The defence taken in these proceedings were primarily that the rights of IPRS has been denied by the Supreme Court in IPRS vs. EIMPA. It also relied on the fact that Sound Recordings are now a separate class of works and should be treated in the same manner as a cinematographic film. IPRS argued that the Supreme Court in IPRS vs. EIMPA did not deal with a merger doctrine and that the Supreme Court only decided that the Producer had rights and not the Author of the lyrics and musical composition. It further argued that the definition of performance was amended in 1994 to mean live acoustic perfomances with references to performers rights while the substance of the definition of performance was incorporated into communication to the public.

While the Court did analyse legislations in Australia, US and UK, the Hon’ble Court was bound by the dictum of the Supreme Court in IPRS vs. EIMPA. What also seemed to weigh with the Hon’ble Judge was the fact that cinematographic film being a separate class of works the owner has the exclusive right to communicate it to the public and hence IPRS could not claim a separate right which would encroach upon this independent right. Given that in 1994 the word ‘Records’ were replaced by ‘Sound Recordings’ equal treatment should be given to Sound Recordings in the same manner as they were for Cinematographic Films. Therefore given that the owner of Copyright of a Sound Recording had exclusive rights under section 14, a similar view was taken as was in the case of a cinematographic film. Given the decision of the Supreme Court on this aspect, the Delhi High Court was bound by that view.

◆ **CHECK YOUR UNDERSTANDING**
A) In the excerpt on the IPRS copyright case, which word was replaced by "Sound Recordings" in 1994?
B) Please pick up the IPRS copyright excerpt after its final sentence and carry it forward.

◆ **INFORMATION SUPPLIED**
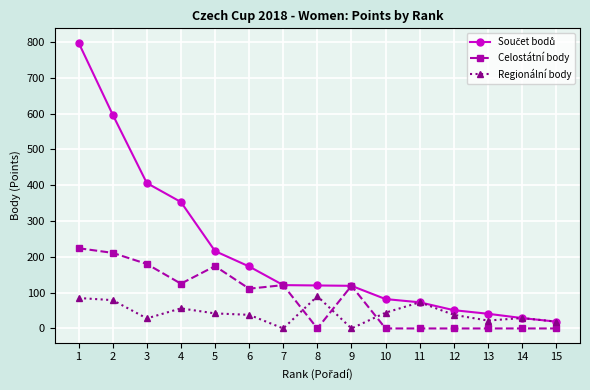

At which category does Regionální body reach its first local valley?

3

◆ **ANSWERS**
A) "Records"

B)
An element that perhaps not considered was the fact that the owner was now a party and given that Copyright is a bundle of rights, an owner could separately bundle the rights to communicate to the public the underlying works. While this Judgement related to the position of law prior to the amendments of 2012, this aspect does become even more significant given the share that the lyricists and music composers are entitled to today. The other aspect that could require consideration is the legislative intent in granting rights in a Cinematographic Film and Sound Recording. While the reasons for a Cinematographic Film were the myriad rights involved and the sheer economic magnitude and risk in creating this class of work, this was deemed necessary to give it a status of a separate class of work even though it is a derivative work. The change from Records to Sound Recordings was essentially to respond to technological changes and I don’t believe the intention of the legislature was to equate the Sound Recording with a Cinematographic film though it did grant it a separate class of work. One wonders if the definition was Records (and say if the Courts interpreted it to mean sound recordings) then would be have a different Judgement?

The Hon’ble Single Judge held that for a Sound Recording to be communicated one only required a license from PPL and for live events made through and artiste, a license from IPRS was required.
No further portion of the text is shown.